EXERCISE: Could you continue the news report below about the escape from Clinton Correctional Facility, picking up right after its final sentence?

** START OF SOURCE **

It's still unclear whether Mitchell asked the two men to kill her husband or if they were planning on doing it anyway, but it is clear that Lyle Mitchell has no interest in supporting his wife now that all this has been revealed. His lawyer Peter Dumas told NBC that his client said, "There's no way I'm standing behind her."

"All I'd say is she's very upset. She's distraught," her attorney Steven Johnston said.

Mitchell was arraigned late Friday on the felony charge of promoting prison contraband and misdemeanor count of criminal facilitation. She was ordered held in jail on $100,000 cash bail or $200,000 bond on felony count.

Her job was to teach inmates at Clinton Correctional Facility how to sew clothes and repair sewing machines. Mitchell allegedly provided Matt and Sweat with hacksaw blades, chisels, drill bits and eyeglasses with lights affixed to them, which they then used to facilitate their dramatic breakout through the catwalks underneath the prison.

Some officials apparently believe Mitchell was being used by the two men, rather than part of the original breakout scheme. "They both played her," one police source told the Post, adding that Mitchell likely thought she was in love with Matt. NBC reports on Clinton County Sheriff David Favro:

Wylie said Monday that there was no evidence the men had a Plan B once Mitchell backed out, and no vehicles have been reported stolen in the area. That has led searchers to believe the men are still near the prison.

But Favro said Tuesday that while he has "no concrete information," he doesn't believe the escapees would have counted only on Mitchell for the ultimate success of their "elaborate, well-thought-out escape plan."

"My theory —my theory only — is that she was Plan B," he said. "I would have viewed her as baggage, almost, for them to be able to escape into freedom because she's leaving behind a family and a husband."

** END OF SOURCE **
** START OF MATERIAL SHOWN **

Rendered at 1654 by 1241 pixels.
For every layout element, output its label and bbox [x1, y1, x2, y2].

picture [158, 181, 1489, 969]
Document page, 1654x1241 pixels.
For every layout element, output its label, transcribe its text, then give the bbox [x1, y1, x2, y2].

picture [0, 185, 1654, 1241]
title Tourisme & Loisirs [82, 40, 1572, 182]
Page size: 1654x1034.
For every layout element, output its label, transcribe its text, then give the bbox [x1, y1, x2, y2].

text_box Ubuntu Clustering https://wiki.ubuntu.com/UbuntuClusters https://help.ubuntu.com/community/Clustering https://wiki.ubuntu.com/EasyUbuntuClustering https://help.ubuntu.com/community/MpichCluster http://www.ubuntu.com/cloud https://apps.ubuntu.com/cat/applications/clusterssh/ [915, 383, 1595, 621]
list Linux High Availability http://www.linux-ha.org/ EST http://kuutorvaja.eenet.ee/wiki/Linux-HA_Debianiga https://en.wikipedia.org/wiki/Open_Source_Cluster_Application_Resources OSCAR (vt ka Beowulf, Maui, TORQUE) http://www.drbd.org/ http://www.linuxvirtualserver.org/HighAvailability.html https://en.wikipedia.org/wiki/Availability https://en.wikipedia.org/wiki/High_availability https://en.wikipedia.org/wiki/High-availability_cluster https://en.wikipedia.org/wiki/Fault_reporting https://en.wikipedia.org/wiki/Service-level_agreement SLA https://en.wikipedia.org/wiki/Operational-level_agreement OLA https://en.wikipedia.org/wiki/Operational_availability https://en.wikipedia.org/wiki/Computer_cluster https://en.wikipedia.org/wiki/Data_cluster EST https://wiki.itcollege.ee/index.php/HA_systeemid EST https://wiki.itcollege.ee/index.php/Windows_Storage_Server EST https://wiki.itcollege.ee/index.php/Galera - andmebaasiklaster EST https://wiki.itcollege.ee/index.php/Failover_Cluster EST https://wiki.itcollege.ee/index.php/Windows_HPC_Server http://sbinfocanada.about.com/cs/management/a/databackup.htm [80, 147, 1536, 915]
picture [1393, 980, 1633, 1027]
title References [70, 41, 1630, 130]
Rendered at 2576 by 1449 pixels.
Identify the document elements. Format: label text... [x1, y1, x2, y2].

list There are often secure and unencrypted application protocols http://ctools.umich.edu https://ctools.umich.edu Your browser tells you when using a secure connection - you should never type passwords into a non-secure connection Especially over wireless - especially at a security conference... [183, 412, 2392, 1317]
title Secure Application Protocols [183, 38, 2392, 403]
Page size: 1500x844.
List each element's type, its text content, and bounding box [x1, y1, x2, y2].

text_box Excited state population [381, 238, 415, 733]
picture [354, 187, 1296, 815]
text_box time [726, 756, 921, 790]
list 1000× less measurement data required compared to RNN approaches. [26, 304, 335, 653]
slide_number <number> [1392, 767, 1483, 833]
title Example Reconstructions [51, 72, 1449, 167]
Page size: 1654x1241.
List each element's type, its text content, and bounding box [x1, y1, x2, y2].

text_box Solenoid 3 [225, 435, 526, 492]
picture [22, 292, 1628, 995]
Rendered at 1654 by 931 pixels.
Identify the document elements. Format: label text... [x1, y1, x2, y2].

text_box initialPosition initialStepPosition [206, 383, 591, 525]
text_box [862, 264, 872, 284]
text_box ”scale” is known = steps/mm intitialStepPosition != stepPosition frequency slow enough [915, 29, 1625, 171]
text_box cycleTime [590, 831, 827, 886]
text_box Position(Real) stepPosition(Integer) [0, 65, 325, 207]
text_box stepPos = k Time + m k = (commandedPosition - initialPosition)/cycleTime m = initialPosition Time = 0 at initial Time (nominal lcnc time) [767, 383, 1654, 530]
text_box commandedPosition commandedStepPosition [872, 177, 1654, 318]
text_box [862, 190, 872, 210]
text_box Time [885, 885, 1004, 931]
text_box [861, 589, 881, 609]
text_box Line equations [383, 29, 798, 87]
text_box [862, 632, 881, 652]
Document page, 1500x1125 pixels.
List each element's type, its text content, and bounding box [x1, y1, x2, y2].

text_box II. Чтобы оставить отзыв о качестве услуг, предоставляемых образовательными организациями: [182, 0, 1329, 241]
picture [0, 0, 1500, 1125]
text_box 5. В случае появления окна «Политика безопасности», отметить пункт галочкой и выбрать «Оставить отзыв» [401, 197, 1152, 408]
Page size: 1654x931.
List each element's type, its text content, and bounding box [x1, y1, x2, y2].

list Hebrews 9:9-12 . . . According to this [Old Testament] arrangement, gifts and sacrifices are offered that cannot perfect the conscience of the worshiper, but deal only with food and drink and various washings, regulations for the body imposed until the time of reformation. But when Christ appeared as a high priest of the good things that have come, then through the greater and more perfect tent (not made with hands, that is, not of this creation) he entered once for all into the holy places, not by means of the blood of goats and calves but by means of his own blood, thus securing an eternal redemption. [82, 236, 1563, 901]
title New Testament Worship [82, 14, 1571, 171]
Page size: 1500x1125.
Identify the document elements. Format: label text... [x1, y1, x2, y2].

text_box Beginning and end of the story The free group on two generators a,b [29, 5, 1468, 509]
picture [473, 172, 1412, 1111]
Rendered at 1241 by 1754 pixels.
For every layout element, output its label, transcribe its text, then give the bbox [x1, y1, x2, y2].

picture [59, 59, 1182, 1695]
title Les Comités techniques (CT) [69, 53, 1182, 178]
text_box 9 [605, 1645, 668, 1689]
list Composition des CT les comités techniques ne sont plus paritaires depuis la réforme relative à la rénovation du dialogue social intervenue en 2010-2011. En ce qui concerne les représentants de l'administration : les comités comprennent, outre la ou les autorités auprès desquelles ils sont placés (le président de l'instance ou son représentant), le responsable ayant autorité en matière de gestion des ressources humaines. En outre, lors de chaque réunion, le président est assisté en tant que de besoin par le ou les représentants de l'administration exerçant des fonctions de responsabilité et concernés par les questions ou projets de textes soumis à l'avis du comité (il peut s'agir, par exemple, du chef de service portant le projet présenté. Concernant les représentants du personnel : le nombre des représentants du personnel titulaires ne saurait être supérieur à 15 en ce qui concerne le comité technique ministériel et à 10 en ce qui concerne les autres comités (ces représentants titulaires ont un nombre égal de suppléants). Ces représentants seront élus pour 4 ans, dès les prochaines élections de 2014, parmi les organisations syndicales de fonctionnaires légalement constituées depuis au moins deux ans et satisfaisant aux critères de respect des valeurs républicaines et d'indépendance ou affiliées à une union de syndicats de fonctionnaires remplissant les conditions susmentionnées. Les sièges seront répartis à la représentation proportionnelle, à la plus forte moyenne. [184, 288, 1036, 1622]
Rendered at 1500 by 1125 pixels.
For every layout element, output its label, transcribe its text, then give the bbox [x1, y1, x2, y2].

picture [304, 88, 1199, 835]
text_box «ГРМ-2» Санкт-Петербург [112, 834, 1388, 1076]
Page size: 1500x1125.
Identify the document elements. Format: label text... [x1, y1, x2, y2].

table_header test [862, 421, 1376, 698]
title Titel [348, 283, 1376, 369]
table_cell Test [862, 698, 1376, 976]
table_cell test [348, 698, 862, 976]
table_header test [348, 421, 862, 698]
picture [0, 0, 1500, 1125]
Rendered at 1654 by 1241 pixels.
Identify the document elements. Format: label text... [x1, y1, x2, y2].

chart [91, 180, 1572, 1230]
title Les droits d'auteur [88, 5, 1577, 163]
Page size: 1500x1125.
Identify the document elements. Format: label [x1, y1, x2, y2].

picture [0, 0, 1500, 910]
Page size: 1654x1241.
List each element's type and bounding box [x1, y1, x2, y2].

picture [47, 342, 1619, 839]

** END OF MATERIAL SHOWN **

RESULT FOR THIS EXERCISE:
He said investigators won't be certain until the fugitives are caught.

But Favro said, "I find it difficult to believe right from Day One that they would go through that — probably took some time to really map together — and they would get out on the hopes that a civilian worker that they found would assist them in actually getting away."

Sweat, 34, was imprisoned for life for killing a sheriff's deputy in Broome County, and Matt, 48, was serving a 25-year sentence for killing and dismembering an upstate businessman. During their escape, they managed to cut through their cell's steel walls, traverse the catwalks in the prison's infrastructure, hack into a steam pipe that wasn't in use, and finally climb out through a manhole on the other side of the prison walls.

Police have released new renderings of the two men (see above) to show what they might look like after nearly two weeks on the lam. Appropriately, it turns out Matt is an amateur artist who loved making portraits of political and celebrity figures (you can see some of his work here). He was especially fond of Oprah: "She changed so many lives. Thank you, Oprah," Matt wrote on the signature line of the portrait.